Osama Rostom, deputy head of the Pharmaceutical Chamber of the Federation of Egyptian Industries (FEI), told Al-Monitor, “The Egyptian president’s inauguration of the pharmaceutical city carried an important message that the Egyptian state cares about drugs security just as it does about food security.”
He noted, “The local pharmaceutical industry witnessed a setback since the late 1980s, and citizens lost confidence in it. However, they began to regain their faith in it in recent years with the work of foreign companies in Egypt. It is important to prove to the whole world that we manufacture medicines according to international scientific standards. This attracts investors to invest in Egypt, and at the same time helps restore complete confidence in the Egyptian product.”
Rostom added, “The manufacture of medicines in the new city contributes to eliminating the phenomenon of drug industry monopoly.”

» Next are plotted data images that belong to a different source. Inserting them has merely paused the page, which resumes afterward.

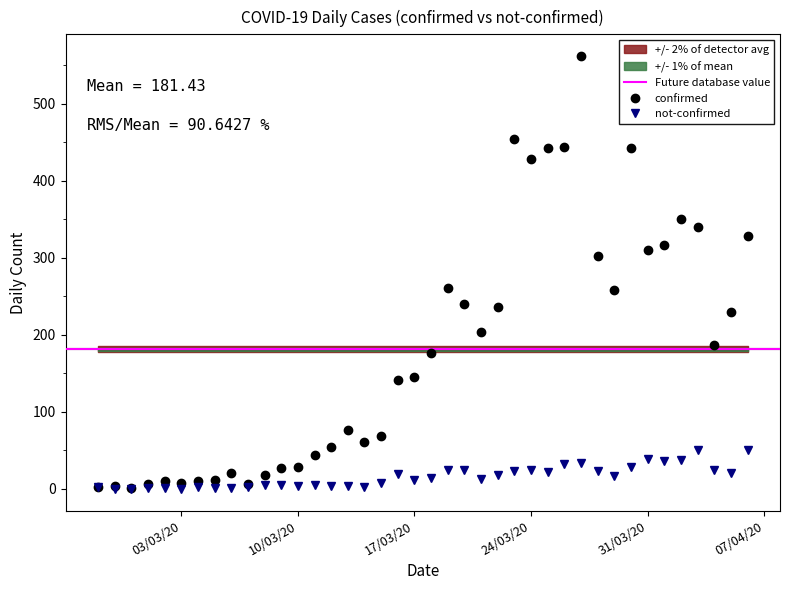

What value does the not-confirmed series have at 2020-03-26, to the nearest 10?

30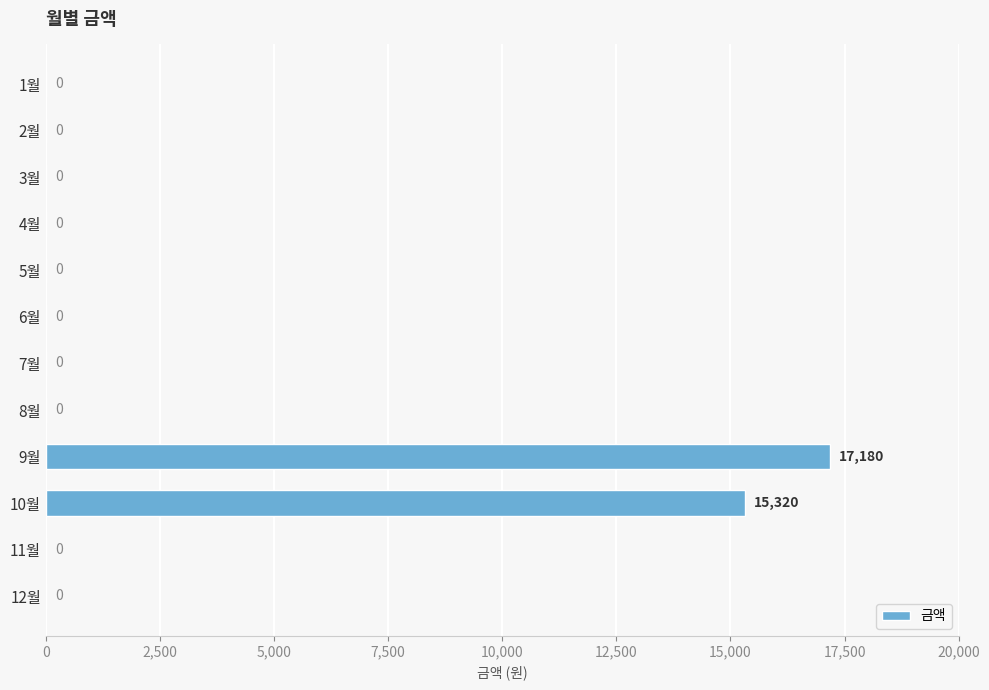

Are the bars horizontal?

Yes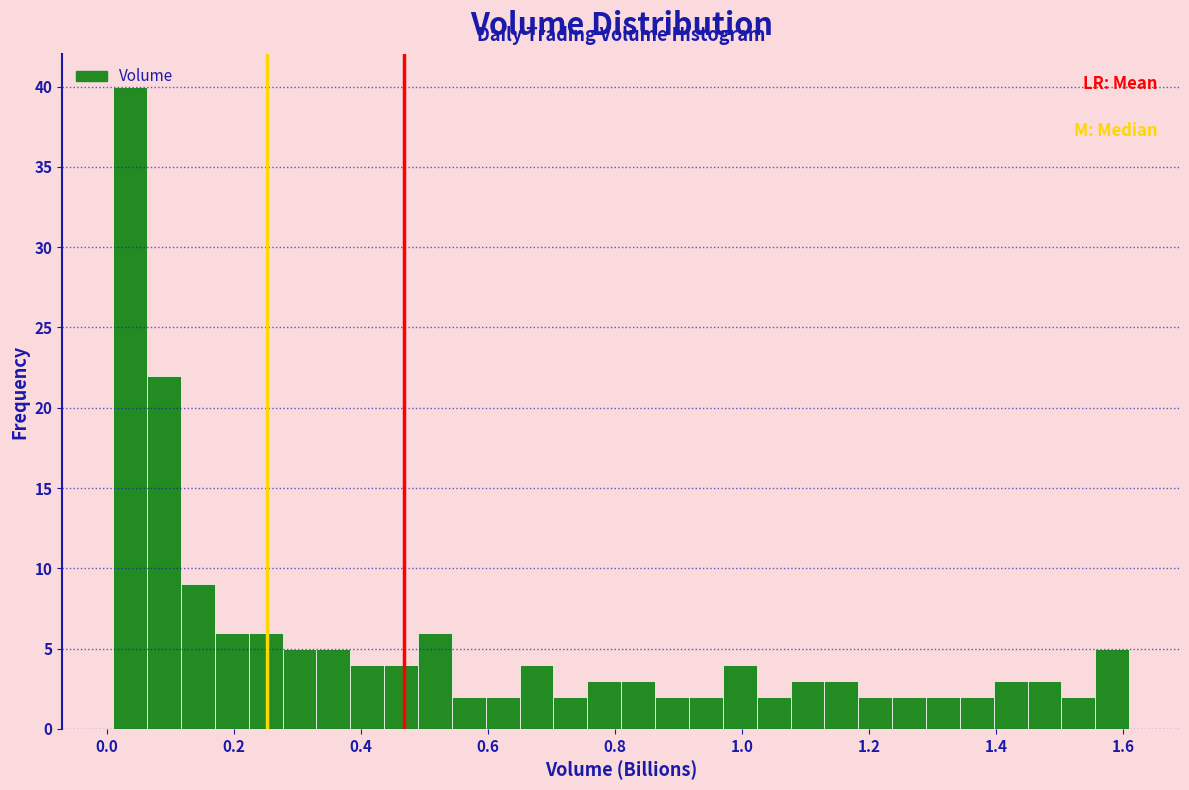

Read against the x-axis, roughly where is the centre of the tallest bar?

0.04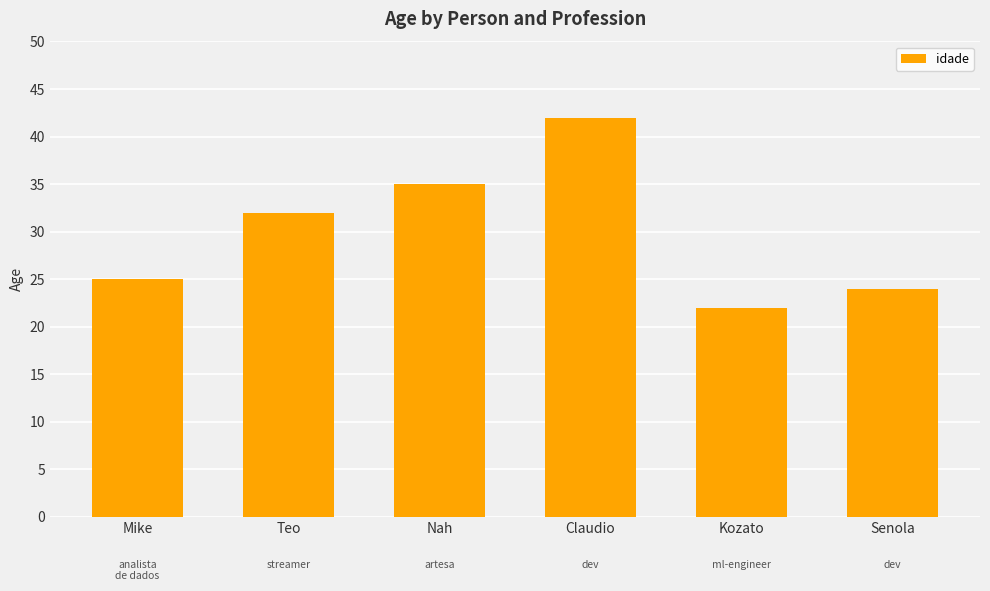

What is the sum of the values at Teo and Nah?

67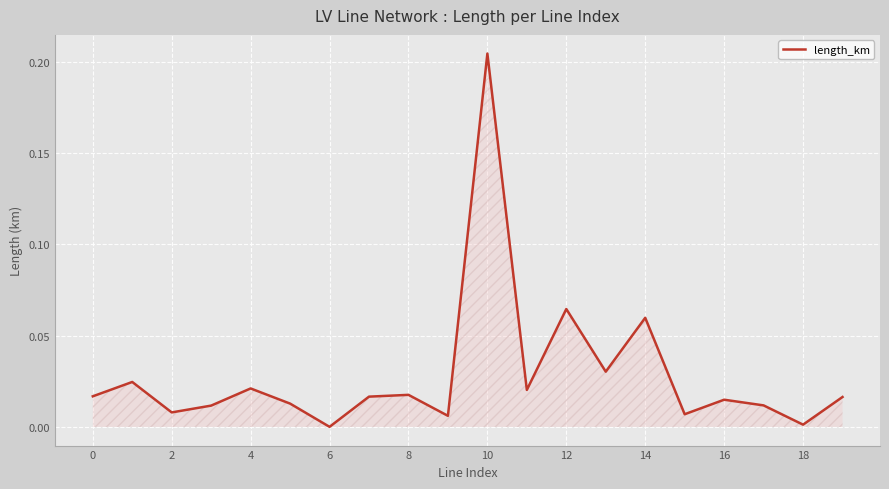

Count the number of data series in this chart.

1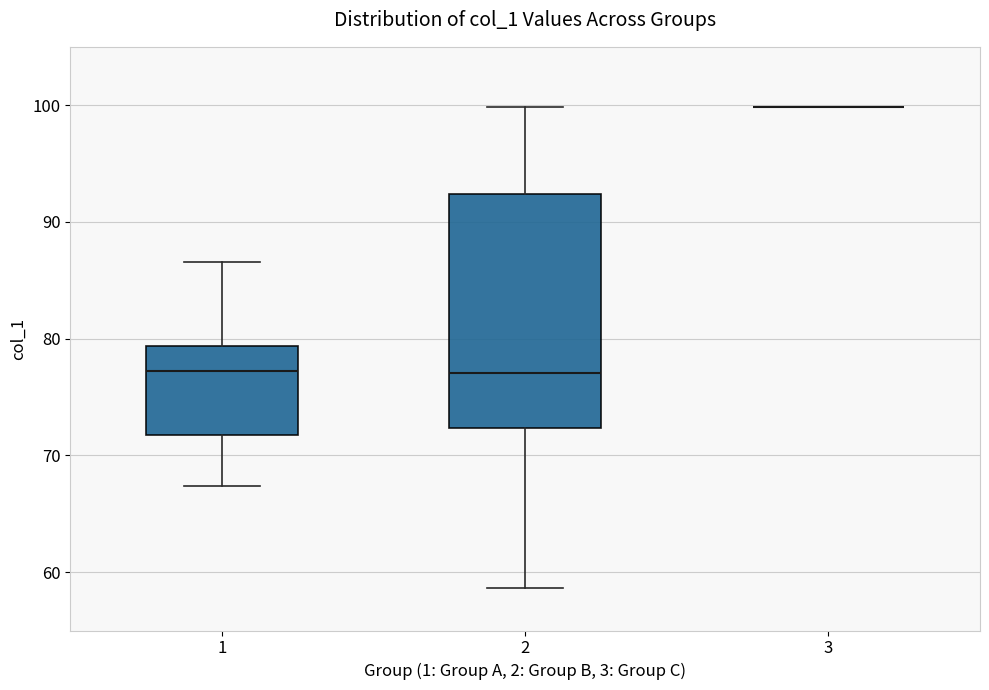

Reading left to right, read every box against the y-axis: the position of its median line, the range the box covers, and the ends of its whiskers. The values are not printed on the chart, so give them approximately, as read against the axis.

1: median 77, box 72 to 79, whiskers 67 to 87
2: median 77, box 72 to 92, whiskers 59 to 100
3: box collapsed to a line at 100, whiskers 100 to 100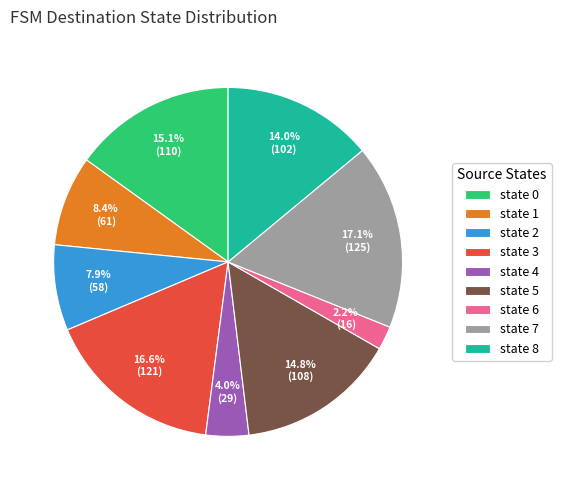

How many segments does this pie chart have?

9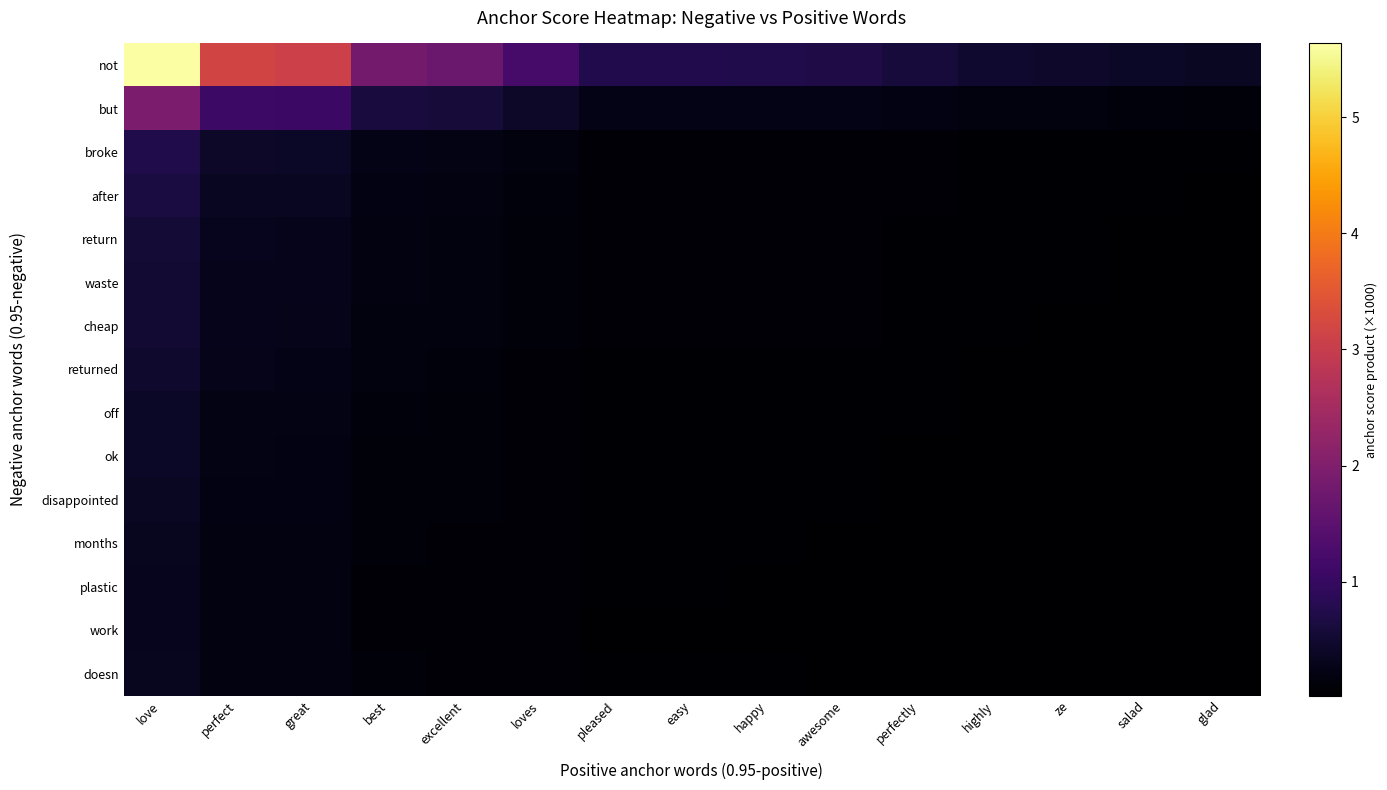

Reading left to right, list all the values displayed in this chart.

not: love=5.6	perfect=3.2	great=3.1	best=1.8	excellent=1.7	loves=1.2	pleased=0.8	easy=0.7	happy=0.7	awesome=0.7	perfectly=0.6	highly=0.5	ze=0.5	salad=0.4	glad=0.4
but: love=1.9	perfect=1.1	great=1.1	best=0.6	excellent=0.6	loves=0.4	pleased=0.3	easy=0.3	happy=0.2	awesome=0.2	perfectly=0.2	highly=0.2	ze=0.2	salad=0.1	glad=0.1
broke: love=0.7	perfect=0.4	great=0.4	best=0.2	excellent=0.2	loves=0.2	pleased=0.1	easy=0.1	happy=0.1	awesome=0.1	perfectly=0.1	highly=0.1	ze=0.1	salad=0.1	glad=0.0
after: love=0.6	perfect=0.4	great=0.4	best=0.2	excellent=0.2	loves=0.1	pleased=0.1	easy=0.1	happy=0.1	awesome=0.1	perfectly=0.1	highly=0.1	ze=0.1	salad=0.0	glad=0.0
return: love=0.6	perfect=0.3	great=0.3	best=0.2	excellent=0.2	loves=0.1	pleased=0.1	easy=0.1	happy=0.1	awesome=0.1	perfectly=0.1	highly=0.0	ze=0.0	salad=0.0	glad=0.0
waste: love=0.5	perfect=0.3	great=0.3	best=0.2	excellent=0.2	loves=0.1	pleased=0.1	easy=0.1	happy=0.1	awesome=0.1	perfectly=0.1	highly=0.0	ze=0.0	salad=0.0	glad=0.0
cheap: love=0.5	perfect=0.3	great=0.3	best=0.2	excellent=0.2	loves=0.1	pleased=0.1	easy=0.1	happy=0.1	awesome=0.1	perfectly=0.1	highly=0.0	ze=0.0	salad=0.0	glad=0.0
returned: love=0.5	perfect=0.3	great=0.3	best=0.2	excellent=0.1	loves=0.1	pleased=0.1	easy=0.1	happy=0.1	awesome=0.1	perfectly=0.1	highly=0.0	ze=0.0	salad=0.0	glad=0.0
off: love=0.4	perfect=0.2	great=0.2	best=0.1	excellent=0.1	loves=0.1	pleased=0.1	easy=0.1	happy=0.1	awesome=0.1	perfectly=0.0	highly=0.0	ze=0.0	salad=0.0	glad=0.0
ok: love=0.4	perfect=0.2	great=0.2	best=0.1	excellent=0.1	loves=0.1	pleased=0.1	easy=0.1	happy=0.1	awesome=0.1	perfectly=0.0	highly=0.0	ze=0.0	salad=0.0	glad=0.0
disappointed: love=0.4	perfect=0.2	great=0.2	best=0.1	excellent=0.1	loves=0.1	pleased=0.1	easy=0.0	happy=0.0	awesome=0.0	perfectly=0.0	highly=0.0	ze=0.0	salad=0.0	glad=0.0
months: love=0.3	perfect=0.2	great=0.2	best=0.1	excellent=0.1	loves=0.1	pleased=0.0	easy=0.0	happy=0.0	awesome=0.0	perfectly=0.0	highly=0.0	ze=0.0	salad=0.0	glad=0.0
plastic: love=0.3	perfect=0.2	great=0.2	best=0.1	excellent=0.1	loves=0.1	pleased=0.0	easy=0.0	happy=0.0	awesome=0.0	perfectly=0.0	highly=0.0	ze=0.0	salad=0.0	glad=0.0
work: love=0.3	perfect=0.2	great=0.2	best=0.1	excellent=0.1	loves=0.1	pleased=0.0	easy=0.0	happy=0.0	awesome=0.0	perfectly=0.0	highly=0.0	ze=0.0	salad=0.0	glad=0.0
doesn: love=0.3	perfect=0.2	great=0.2	best=0.1	excellent=0.1	loves=0.1	pleased=0.0	easy=0.0	happy=0.0	awesome=0.0	perfectly=0.0	highly=0.0	ze=0.0	salad=0.0	glad=0.0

He concluded, “This project is an important step in the context of Egypt becoming a regional center for the production and export of medicines to various countries around the world.” He explained the project is essential because “it will not only produce conventional drugs, but it will also venture into making drugs that require high technological techniques, such as cancer drugs and blood products, amid the localization of the raw materials industry, of which Egypt imports about 95% from abroad.”
Tharwat Hajjaj, a member of the Pharmacists Syndicate in Egypt, told Al-Monitor, “We established this city after we understood the importance of expanding the pharmaceutical industry locally, especially with advanced technology, in the wake of the coronavirus crisis and the inability to secure some equipment in the past months, before the state managed to solve this problem at a later time. It is important that we have these tools [in reference to the pharmaceutical city] so that the crisis does not recur.”
Hajjaj said, “Egypt should take its place in the drugs industry because we have been lagging behind for years."